For confirmation, just look at the US which passed the Dodd-Frank Act. An Act written by and for Wall Street.
The Blob (aka politicians, financial regulators, banks and their lobbyists) used the momentum for reform after the financial crisis to substitute complex rules and regulatory supervision for transparency and market discipline. In doing so, the Blob systematically weakened the financial system in the US.
Mr. Jenkins is warning that the same result could occur in the UK.
Fund managers have been accused of being “silent” and risked being seen as little different from investment bankers, in a warning from a top Bank of England policymaker.

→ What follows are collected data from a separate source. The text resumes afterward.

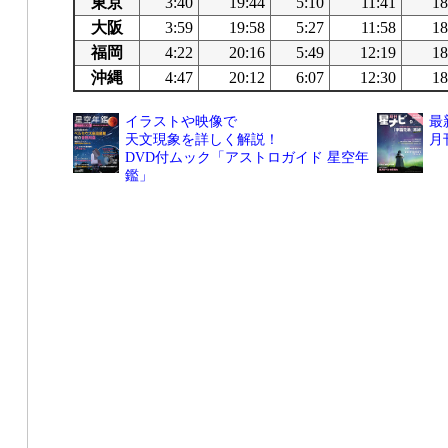
東京
3:40
19:44
5:10
11:41
18
大阪
3:59
19:58
5:27
11:58
18
福岡
4:22
20:16
5:49
12:19
18
沖縄
4:47
20:12
6:07
12:30
18
イラストや映像で
最
天文現象を詳しく解説！
月
DVD付ムック「アストロガイド 星空年
鑑」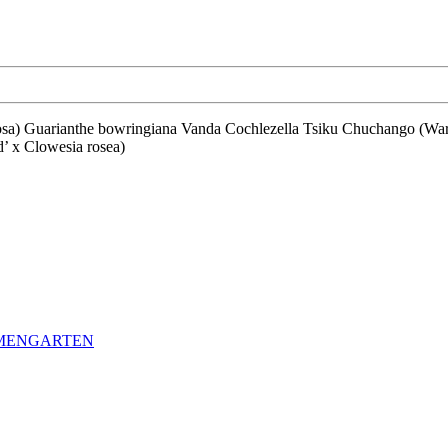
’ x Clowesia rosea)
LMENGARTEN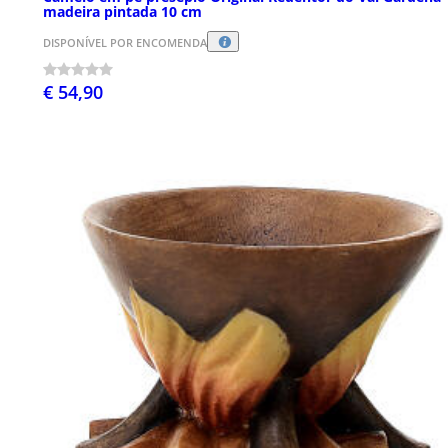
madeira pintada 10 cm
DISPONÍVEL POR ENCOMENDA
€ 54,90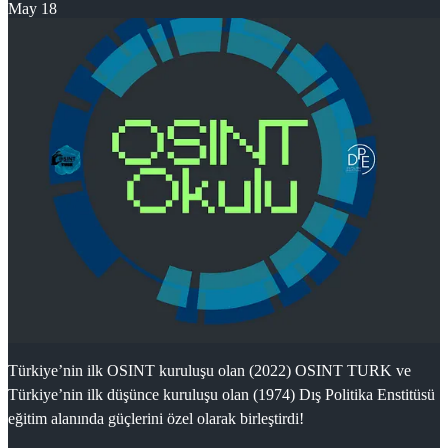
May 18
Türkiye’nin ilk OSINT kuruluşu olan (2022) OSINT TURK ve
Türkiye’nin ilk düşünce kuruluşu olan (1974) Dış Politika Enstitüsü
eğitim alanında güçlerini özel olarak birleştirdi!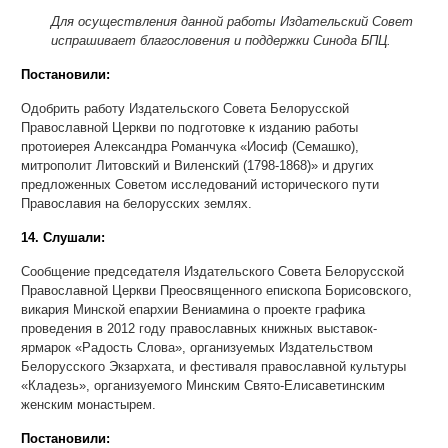
Для осуществления данной работы Издательский Совет
испрашивает благословения и поддержки Синода БПЦ.
Постановили:
Одобрить работу Издательского Совета Белорусской
Православной Церкви по подготовке к изданию работы
протоиерея Александра Романчука «Иосиф (Семашко),
митрополит Литовский и Виленский (1798-1868)» и других
предложенных Советом исследований исторического пути
Православия на белорусских землях.
14. Слушали:
Сообщение председателя Издательского Совета Белорусской
Православной Церкви Преосвященного епископа Борисовского,
викария Минской епархии Вениамина о проекте графика
проведения в 2012 году православных книжных выставок-
ярмарок «Радость Слова», организуемых Издательством
Белорусского Экзархата, и фестиваля православной культуры
«Кладезь», организуемого Минским Свято-Елисаветинским
женским монастырем.
Постановили: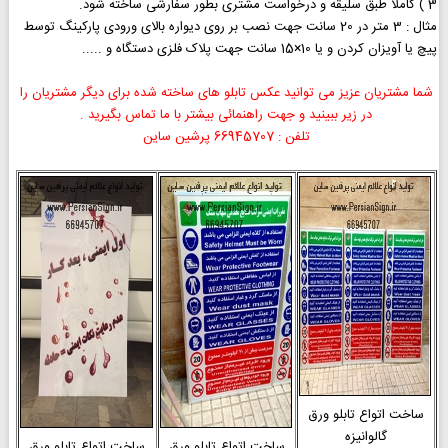
3 ) کاملا طبق سلیقه و درخواست مشتری بطور سفارشی ساخته شود.
مثال : 3 متر در 20 سانت جهت نصب بر روی دیواره بالای ورودی پارکینگ توسط
پیچ یا آویزان کردن و یا 10×15 سانت جهت پلاک فلزی دستگاه و .....
شما مشتریان عزیز می توانید عکس تابلو های ساخته شده برای دیگر مشتریان را
در زیر ببینید و جهت راهنمائی بیشتر با ما تماس بگیرید .
تلفن : 66945707 پرشین ساین
ساخت اتواع تابلو ورق
گالوانیزه
ساخت اتواع تابلو ورق
ساخت اتواع تابلو ورق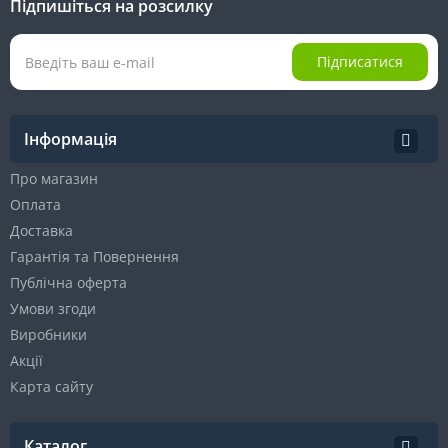
Підпишіться на розсилку
Підписатися
Інформація
Про магазин
Оплата
Доставка
Гарантія та Повернення
Публічна оферта
Умови згоди
Виробники
Акції
Карта сайту
Каталог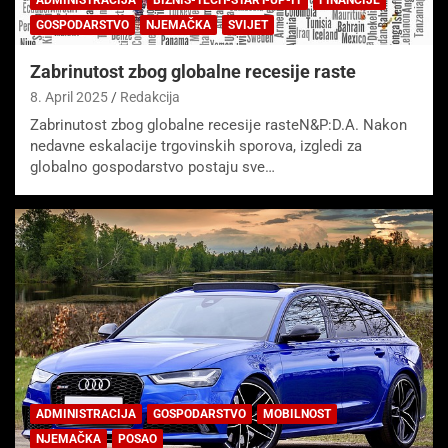
GOSPODARSTVO
NJEMAČKA
SVIJET
Zabrinutost zbog globalne recesije raste
8. April 2025
Redakcija
Zabrinutost zbog globalne recesije rasteN&P:D.A. Nakon
nedavne eskalacije trgovinskih sporova, izgledi za
globalno gospodarstvo postaju sve…
ADMINISTRACIJA
GOSPODARSTVO
MOBILNOST
NJEMAČKA
POSAO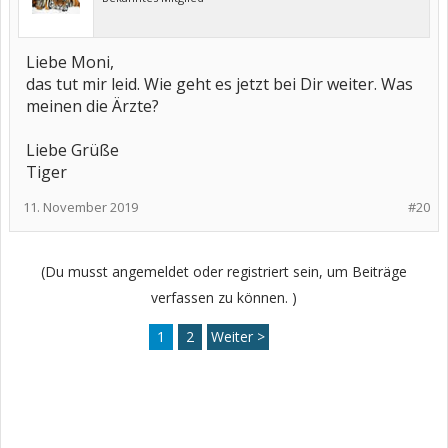
Liebe Moni,
das tut mir leid. Wie geht es jetzt bei Dir weiter. Was
meinen die Ärzte?
Liebe Grüße
Tiger
11. November 2019
#20
(Du musst angemeldet oder registriert sein, um Beiträge
verfassen zu können. )
1
2
Weiter >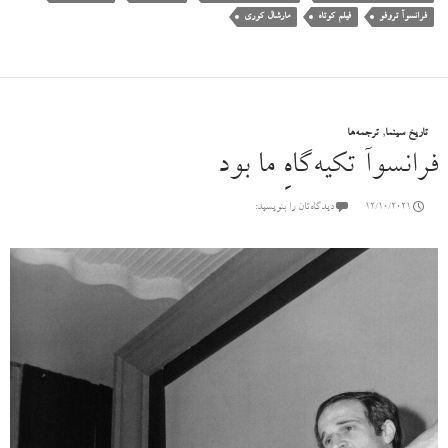
فرانسوآ تروفو
فیلم کوتاه
مارشال کوری
تاریخ سینما
,
ترجمه‌ها
فرانسوآ تکیه‌گاهِ ما بود
12/10/2021
دیدگاه‌تان را بنویسید: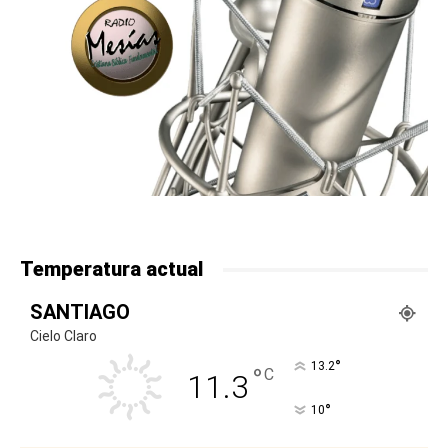
Temperatura actual
SANTIAGO
Cielo Claro
°
13.2
°
C
11.3
°
10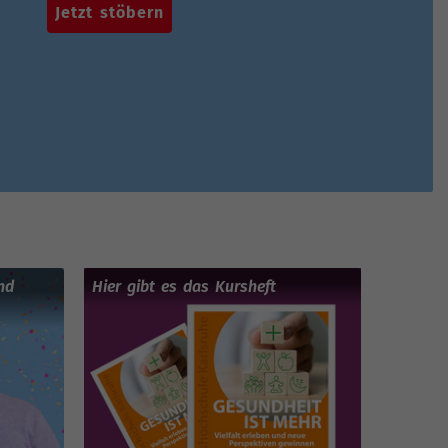
Jetzt stöbern
nd
Hier gibt es das Kursheft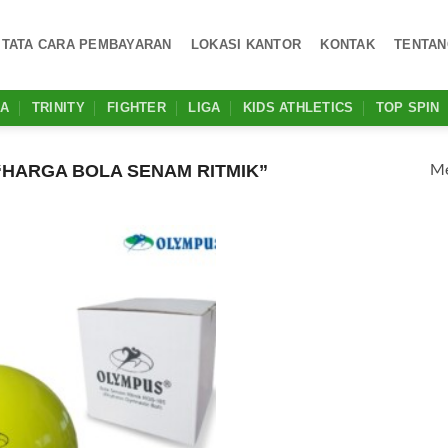
TATA CARA PEMBAYARAN
LOKASI KANTOR
KONTAK
TENTAN
MA
TRINITY
FIGHTER
LIGA
KIDS ATHLETICS
TOP SPIN
Me
HARGA BOLA SENAM RITMIK”
Add to
wishlist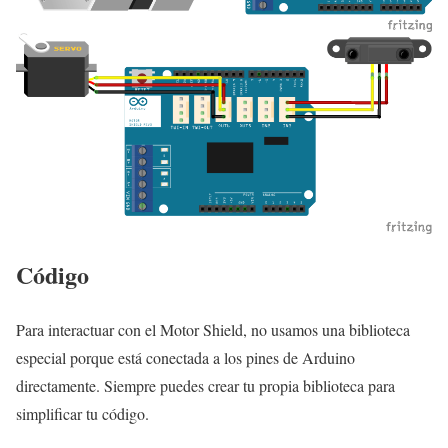
Código
Para interactuar con el Motor Shield, no usamos una biblioteca
especial porque está conectada a los pines de Arduino
directamente. Siempre puedes crear tu propia biblioteca para
simplificar tu código.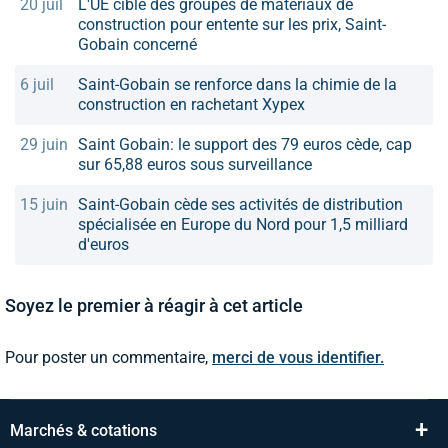
20 juil
L'UE cible des groupes de matériaux de
construction pour entente sur les prix, Saint-
Gobain concerné
6 juil
Saint-Gobain se renforce dans la chimie de la
construction en rachetant Xypex
29 juin
Saint Gobain: le support des 79 euros cède, cap
sur 65,88 euros sous surveillance
15 juin
Saint-Gobain cède ses activités de distribution
spécialisée en Europe du Nord pour 1,5 milliard
d'euros
Soyez le premier à réagir à cet article
Pour poster un commentaire,
merci de vous identifier.
+
Marchés & cotations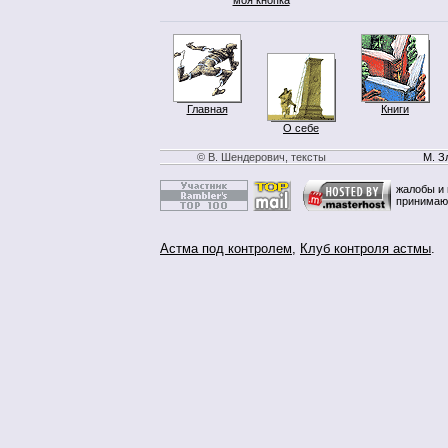
Главная
Книги
О себе
© В. Шендерович, тексты
М. З
жалобы и 
принимаю
Астма под контролем
,
Клуб контроля астмы
.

Robert Jenkins, a member of the Bank’s Financial Policy Committee (FPC), told an audience of senior fund managers that they had to “speak up” on bank reform or miss out on the “debate of a lifetime”.
“You are the missing piece. What stakeholder group other than the investment management industry has the combination of financial expertise, credibility and clout sufficient to counterbalance the banks and so better shape the outcome of the debate? None. Also, no stakeholder group has been more silent,” said Mr Jenkins.In calling for the investors to counterbalance the banks, Mr. Jenkins is explicitly acknowledging that financial regulators are predisposed to favor the banks so as to avoid pushback from politicians.
This is a very important observation as under the FDR Framework, on which every developed country's financial system is based, financial regulators are suppose to be a counterbalance to Wall Street and the City.
Specifically, they are suppose to ensure that market participants have access to all the useful, relevant information in an appropriate, timely manner so that the market participants can independently assess any investment and make a fully informed investment decision.
Regular readers know that financial regulators failed to act as a counterbalance that ensured transparency and the result was a financial crisis. Regulators let huge swaths of the financial system become opaque including 'black box' banks and 'brown paper bag' structured finance securities.
Now, the question is how to reform the financial system and return it to is roots in the philosophy of disclosure.
To do this requires talking not to Wall Street, the City and their army of lobbyists, but rather talking to the investors and the investors only!
The former City financier warned fund managers they risked being seen as little different from investment bankers if they continued to keep quiet on how to shape the finance industry.
“At the end of the day you are guilty by association. You are members of the financial sector and the financial sector has wrought much damage. Bankers, money managers and, yes, financial regulators as well - in the eyes of the public we are all investment bankers now,” he said....Mr. Jenkins correctly identifies the guilt of the money managers.
Recall how few lawsuits money managers filed against Wall Street and the City when it was clear that the investors whose money they lost suffered a loss as a result of illegal behavior. For example, where are all the lawsuits related to Libor interest rate manipulation?
He warned that unless more investors spoke out on reform they would allow “the old financial structure” to be replaced by an even weaker system.
“Its foundation is flawed, the walls are thin and the beams are brittle. You did not design it. You are not building it. But you and your clients will have to live in it,” he said.Please re-read the highlighted text again as Mr. Jenkins is clearly saying that the UK is likely to repeat the US experience and pass the equivalent of Dodd-Frank that will systematically weaken the UK financial system.
Call this a race to being as investor unfriendly as possible. A race that the US is currently leading with Dodd-Frank.
A race that no country can afford to win as it places maximum taxpayer money at risk for little in the way of benefit to the winning country.
Mr Jenkins comments come at a time of sweeping changes to financial regulation, as the Government prepares to push through new legislation governing the way banks and other financial firms can do business.So far, the UK legislative and regulatory push is playing out just like Dodd-Frank. Yes, I know that the UK substitutes ring-fencing for the Volcker Rule, but in the absence of requiring banks to provide ultra transparency both are fundamentally flawed and neither will reduce risk in the financial system or reduce the probability of the next bank bailout.
The question is will investors remind politicians and financial regulators that they expect transparency to be brought to all the opaque corners of the financial system and that financial regulators should be held responsible for insisting on the maximum amount of disclosure (it is the investors' decision what data being disclosed they want to look at)?